EXERCISE DESCRIPTION: Count the lines below that hold "jste". Give the number without comment.

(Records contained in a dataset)
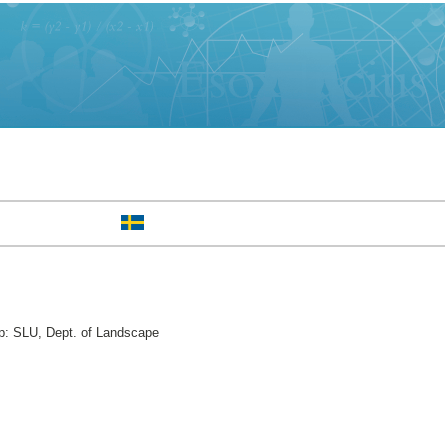
rp: SLU, Dept. of Landscape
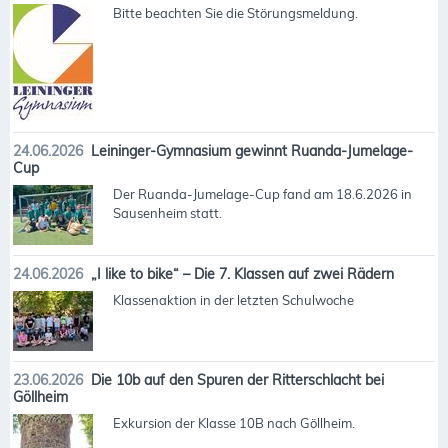
Bitte beachten Sie die Störungsmeldung.
24.06.2026
Leininger-Gymnasium gewinnt Ruanda-Jumelage-
Cup
Der Ruanda-Jumelage-Cup fand am 18.6.2026 in
Sausenheim statt.
24.06.2026
„I like to bike“ – Die 7. Klassen auf zwei Rädern
Klassenaktion in der letzten Schulwoche
23.06.2026
Die 10b auf den Spuren der Ritterschlacht bei
Göllheim
Exkursion der Klasse 10B nach Göllheim.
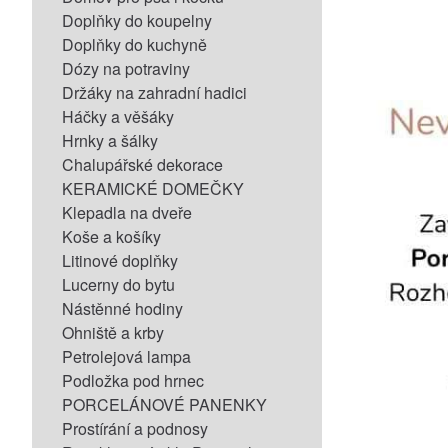
Doplňky do koupelny
Doplňky do kuchyně
Dózy na potraviny
Držáky na zahradní hadici
Háčky a věšáky
Hrnky a šálky
Chalupářské dekorace
KERAMICKÉ DOMEČKY
Klepadla na dveře
Koše a košíky
Litinové doplňky
Lucerny do bytu
Nástěnné hodiny
Ohniště a krby
Petrolejová lampa
Podložka pod hrnec
PORCELÁNOVÉ PANENKY
Prostírání a podnosy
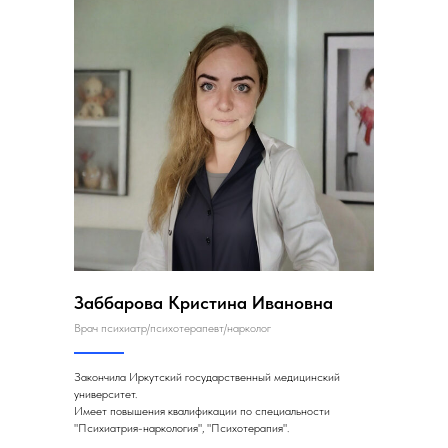
Заббарова Кристина Ивановна
Врач психиатр/психотерапевт/нарколог
Закончила Иркутский государственный медицинский
университет.
Имеет повышения квалификации по специальности
"Психиатрия-наркология", "Психотерапия".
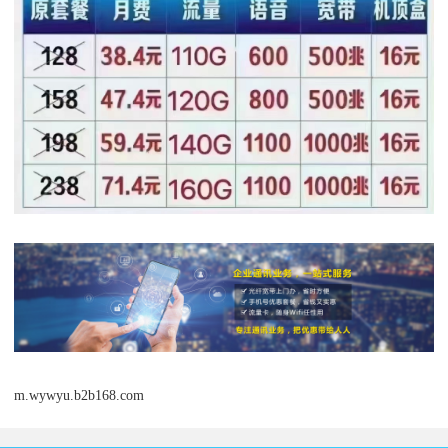
m.wywyu.b2b168.com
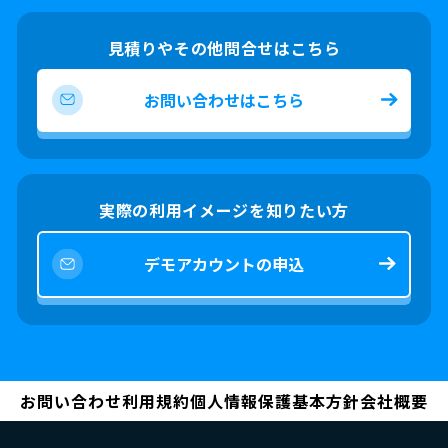
見積りやその他問合せはこちら
お問い合わせはこちら
実際の利用イメージを知りたい方
デモアカウントの申込
お問い合わせ
利用規約
個人情報保護基本方針
会社概要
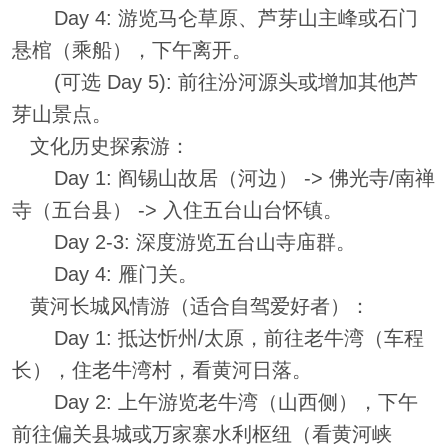
Day 4: 游览马仑草原、芦芽山主峰或石门
悬棺（乘船），下午离开。
(可选 Day 5): 前往汾河源头或增加其他芦
芽山景点。
文化历史探索游：
Day 1: 阎锡山故居（河边） -> 佛光寺/南禅
寺（五台县） -> 入住五台山台怀镇。
Day 2-3: 深度游览五台山寺庙群。
Day 4: 雁门关。
黄河长城风情游（适合自驾爱好者）：
Day 1: 抵达忻州/太原，前往老牛湾（车程
长），住老牛湾村，看黄河日落。
Day 2: 上午游览老牛湾（山西侧），下午
前往偏关县城或万家寨水利枢纽（看黄河峡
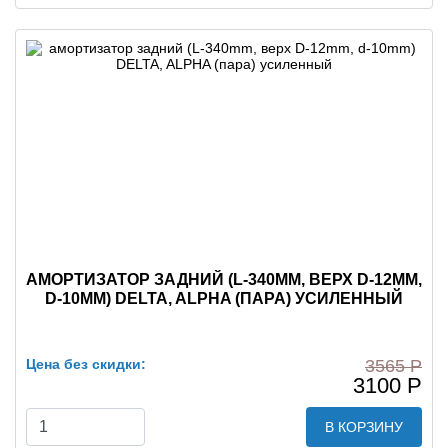
АМОРТИЗАТОР ЗАДНИЙ (L-340MM, ВЕРХ D-12MM,
D-10MM) DELTA, ALPHA (ПАРА) УСИЛЕННЫЙ
Цена без скидки:
3565 Р
3100 Р
В КОРЗИНУ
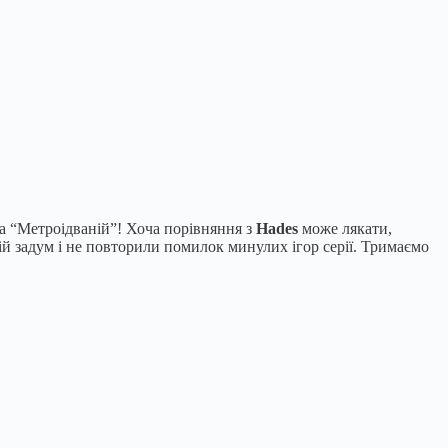
та “Метроідваній”! Хоча порівняння з
Hades
може лякати,
й задум і не повторили помилок минулих ігор серії. Тримаємо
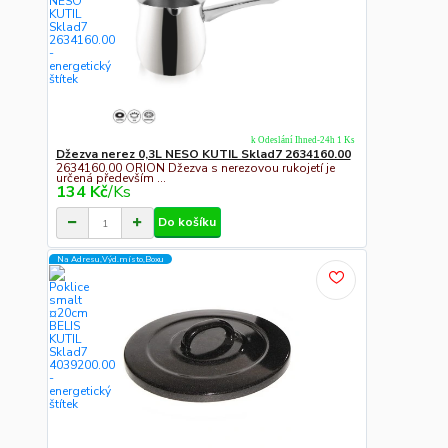
k Odeslání Ihned-24h 1 Ks
Džezva nerez 0,3L NESO KUTIL Sklad7 2634160.00
2634160.00 ORION Džezva s nerezovou rukojetí je
určená především ...
134 Kč
/
Ks
Do košíku
Na Adresu,Výd.místo,Boxu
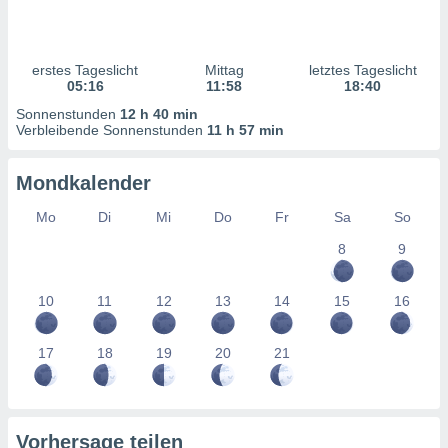
ntwicklung
serung der
g
erstes Tageslicht
Mittag
letztes Tageslicht
 Daten zur
05:16
11:58
18:40
n Inhalten.
Sonnenstunden
12 h 40 min
Verbleibende Sonnenstunden
11 h 57 min
ten und
ion durch
Mondkalender
on
,
Mo
Di
Mi
Do
Fr
Sa
So
erte
8
9
d Inhalte,
on
ung und der
10
11
12
13
14
15
16
ce von
nforschung
17
18
19
20
21
icklung
serung von
.
sere 1199
Vorhersage teilen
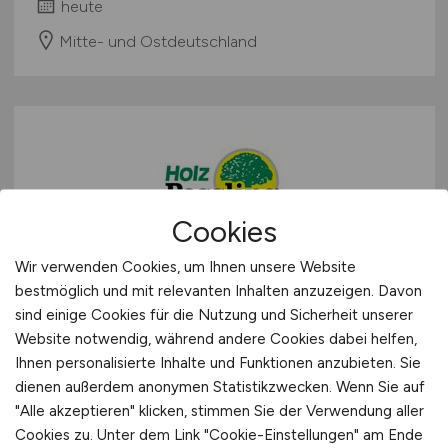
heute
Mitte- und Ostdeutschland
Cookies
Fachverkäufer für Fliesen und
Wir verwenden Cookies, um Ihnen unsere Website
bestmöglich und mit relevanten Inhalten anzuzeigen. Davon
Fliesenzubehör
(m/w/d)
sind einige Cookies für die Nutzung und Sicherheit unserer
Website notwendig, während andere Cookies dabei helfen,
Possling GmbH
Ihnen personalisierte Inhalte und Funktionen anzubieten. Sie
heute
dienen außerdem anonymen Statistikzwecken. Wenn Sie auf
"Alle akzeptieren" klicken, stimmen Sie der Verwendung aller
Berlin
Cookies zu. Unter dem Link "Cookie-Einstellungen" am Ende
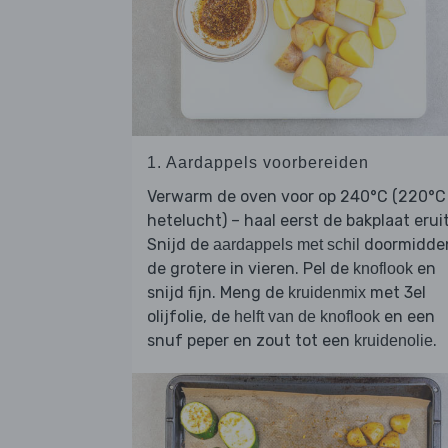
1. Aardappels voorbereiden
Verwarm de oven voor op 240°C (220°C
hetelucht) – haal eerst de bakplaat eruit
Snijd de
doormidde
aardappels met schil
de grotere in vieren. Pel de
en
knoflook
snijd fijn. Meng de
met 3el
kruidenmix
olijfolie, de
en een
helft van de knoflook
snuf peper en zout tot een
.
kruidenolie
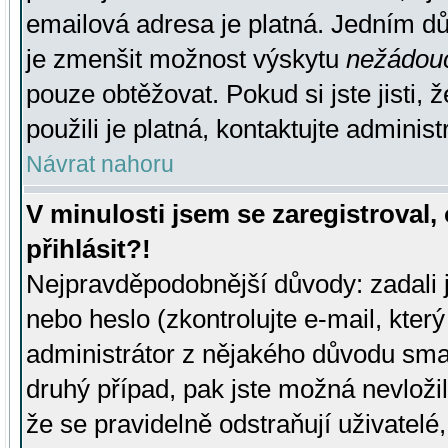
emailová adresa je platná. Jedním d
je zmenšit možnost výskytu
nežádou
pouze obtěžovat. Pokud si jste jisti, 
použili je platná, kontaktujte administ
Návrat nahoru
V minulosti jsem se zaregistroval
přihlásit?!
Nejpravděpodobnější důvody: zadali 
nebo heslo (zkontrolujte e-mail, který 
administrátor z nějakého důvodu smaz
druhý případ, pak jste možná nevložil
že se pravidelně odstraňují uživatelé,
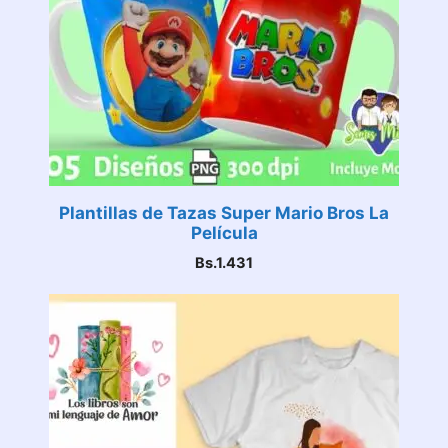
Plantillas de Tazas Super Mario Bros La
Película
Bs.
1.431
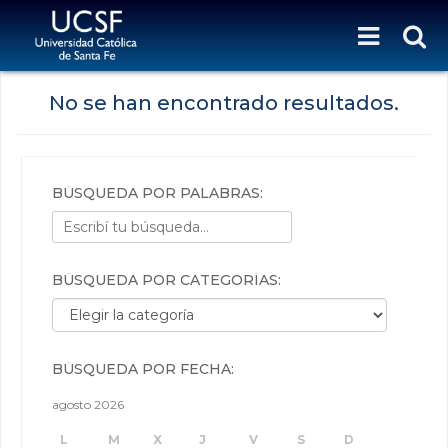
No se han encontrado resultados.
BÚSQUEDA POR PALABRAS:
BÚSQUEDA POR CATEGORÍAS:
Búsqueda por categorías:
BÚSQUEDA POR FECHA:
agosto 2026
L
M
X
J
V
S
D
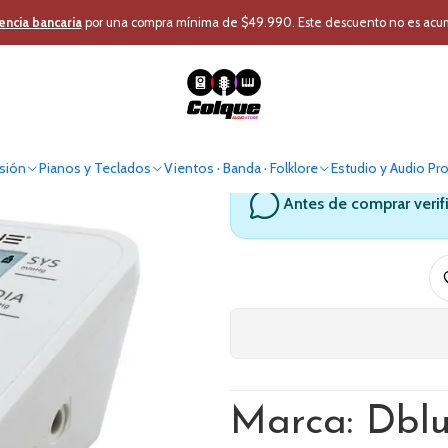
tros Productos
Insumos Médicos
Monitor Digital Presion Arterial DB
encia bancaria
por una compra mínima de $49.990. Este descuento no es acumul
Monitor Dig
sión
Pianos y Teclados
Vientos · Banda · Folklore
Estudio y Audio Pr
Antes de comprar verif
Marca: Dbl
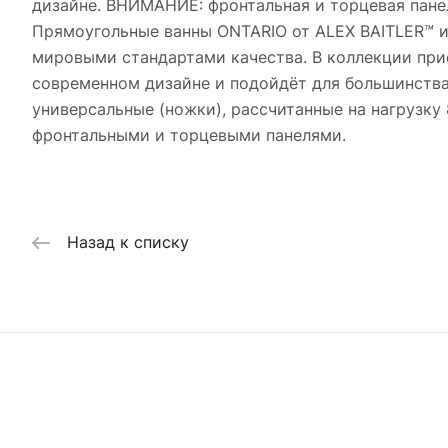
дизайне. ВНИМАНИЕ: фронтальная и торцевая панел
Прямоугольные ванны ONTARIO от ALEX BAITLER™ из
мировыми стандартами качества. В коллекции при
современном дизайне и подойдёт для большинства
универсальные (ножки), рассчитанные на нагрузку
фронтальными и торцевыми панелями.
Назад к списку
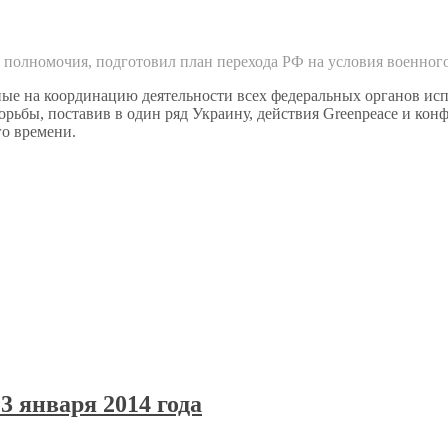
 полномочия, подготовил план перехода РФ на условия военног
е на координацию деятельности всех федеральных органов испо
ьбы, поставив в один ряд Украину, действия Greenpeace и конф
го времени.
3 января 2014 года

ANSWER TO THIS EXERCISE: 2